## Text passage
ZTW is a Chinese OEM manufacturer of brushless speed controls. In addition to manufacturing on behalf of many of the brands you have known and trusted for years, ZTW also produces four main lines of speed controls under its own name: A-Series, B-Series, Gecko Series, and Spider Series. ZTW speed controls have earned a following among radio control enthusiasts and are noted for their reliability and smooth, linear throttle response.
Which ZTW is for you?
“I just want it to turn a propeller and be simple to use”
A-Series: A-Series ESCs are perfect for when a reliable, no-nonsense speed control is required. Basic programmability, solid power, BEC circuit components, and ultra stable software have given the A-Series a long service history in literally thousands of RC models. From 6A to 85A, 2S - 6S, there are models to suit virtually any ARF, BNF or PNP kit available. Program card available.
“I’m an experienced user, and I have a performance driven application, like a 3D helicopter, airplane or EDF, and I want reliability and the ability to tweak it as needed”
B-Series: B-Series ZTWs are designed for RC pilots seeking more control over ESC parameters, and more power from the SBEC. Their programmable SBEC output voltage of 5V, 5.5V and 6V delivers a full amperage rating of 5A continuous at any selected voltage. They offer more efficient MOSFETs, combined with fail-safe thermal overload protection, making them more reliable in high-stress applications, and also include more advanced programming for motor timing and startup. Helicopter pilots have additional options from the B-Series like a new load compensating governor mode. LED program card available.
“My tastes are extreme - reliable power for my motor and my servos at the limits of performance are mission critical”

## Activity A
Answer these questions about the ZTW speed control page, one line each:
(i) What are the four lines of speed controls ZTW makes under its own name?
(ii) What current range do A-Series models cover?
(iii) Which SBEC output voltages can be selected on the B-Series?
## Activity B
Can you turn the paragraph of the ZTW speed control page that begins "B-Series: B-Series ZTWs are designed" into a short bulleted list that keeps its main facts?
## Activity C
Write the next part of the ZTW speed control page, picking up after its final line.

## Material provided
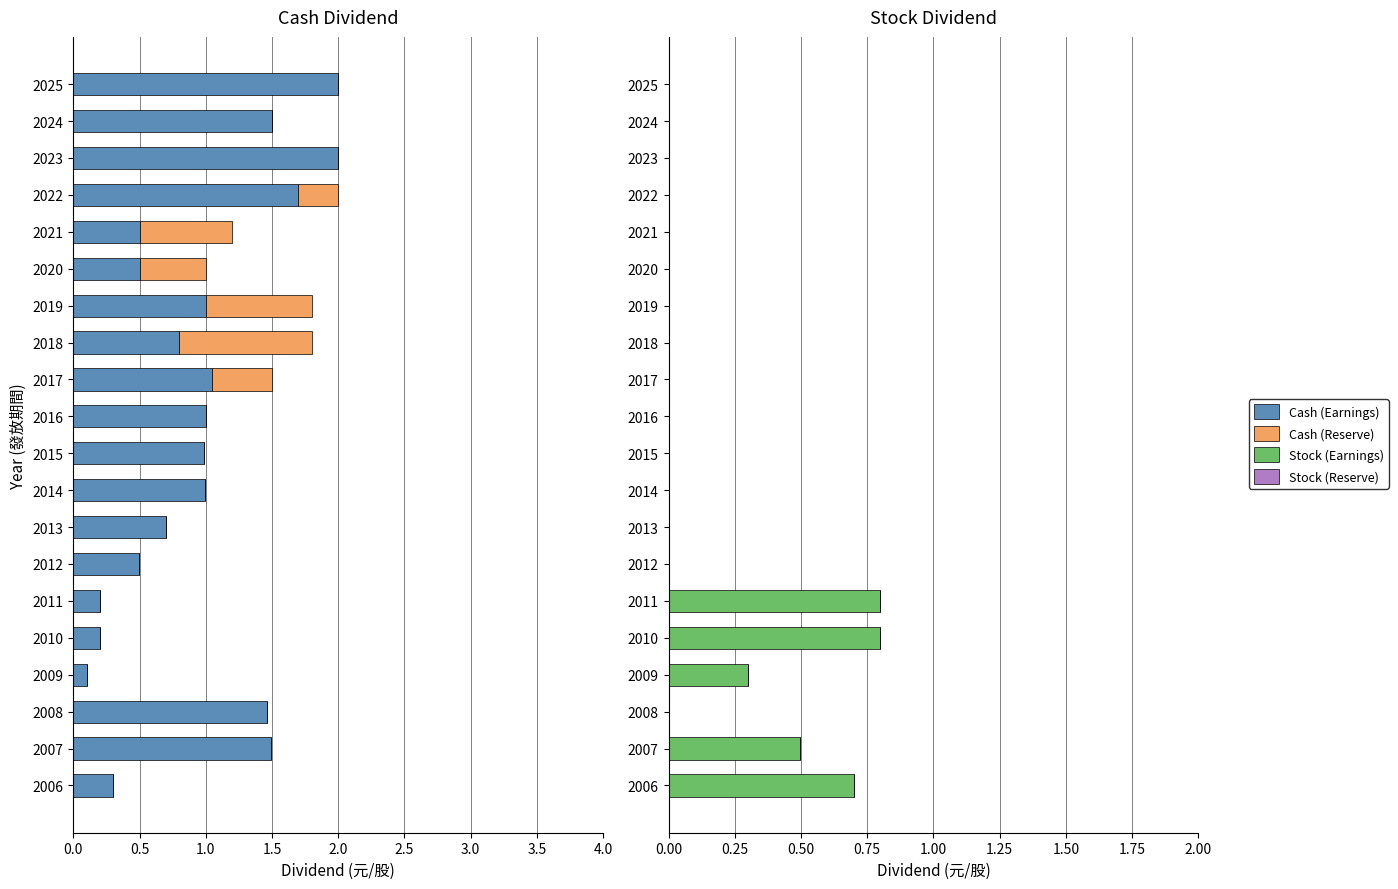

At how many categories does at least one series exceed 1?

7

## Result A
(i) A-Series, B-Series, Gecko Series, and Spider Series
(ii) From 6A to 85A
(iii) 5V, 5.5V, and 6V

## Result B
- Designed for RC pilots who want more control over ESC parameters and more power from the SBEC
- Programmable SBEC output of 5V, 5.5V, or 6V, with a full 5A continuous rating at any selected voltage
- More efficient MOSFETs and fail-safe thermal overload protection, for greater reliability in high-stress applications
- More advanced programming for motor timing and startup
- Additional options for helicopter pilots, such as a new load compensating governor mode
- LED program card available

## Result C
Gecko Series: The ZTW Gecko-Series is designed to meet the demands of hobbyists using high-current, high-amperage or both. All Gecko-Series ESCs incorporate improved thermal management through its use of a modular aluminum and polycarbonate heat sink case which maximizes MOSFET heat dissipation and supports the capacitors while minimizing the physical size of the unit. They offer full control through advanced logging and programming capabilities to make best use of advanced features. They also provide SBEC current output of 8A continuous /16A surge, and adjustable voltage output of 5V, 6.0V, 7.4V, and 8.4V. Extremely low internal resistance ensures maximum battery ampacity throughput to the motor. Optional LCD programmer includes USB PC interface to update software, use logging functions, employ free ZTW firmware etc.
“I have a multi-rotor and I want something made for it!”
Spider Series: New from ZTW - the Spider-Series Multi-Rotor ESCs are just what a multi-rotor heli needs and nothing else! Flashed with SimonK firmware, and outfitted with opto-throttle coupling, the Spiders have super smooth, linear throttle response, and a 600Hz refresh rate that your controller will love. Since they do not have a BEC, there is no need to disable or reprogram anything. Just attach motors, plug the throttle leads into the throttle harness to your controller, calibrate the throttles together and go! ZTW's famed firmware stability and reliability will keep you happy, too.
Item Common to ALL ZTW ESCs:
• All should perform the throttle calibration step on first start-up. (refer to manual for full instructions) This is the step in which the ESC is powered on with the transmitter’s throttle stick in the full throttle position. Two quick beeps are emitted from the motor, upon which immediately move the stick to the zero throttle position, upon which two more quick beeps, identical to the first set will be heard; finally the arming sequence. Now the ESC is programmed to recognize your transmitter’s exact range of throttle signal output, and safety functions and fail safes are set accordingly. Many times a new ZTW user will call and say: “the servos and everything are working, but it won’t turn the motor”. Invariably, they haven’t calibrated the throttle range, and they come from the factory in a very conservative setting, so the ESC won’t allow the prop to turn because it is not receiving what it thinks is a “zero throttle” value- and thus won’t arm the prop. Throttle calibration fixes it and also provides the basis for hallmark throttle linearity of ZTW brushless speed controls.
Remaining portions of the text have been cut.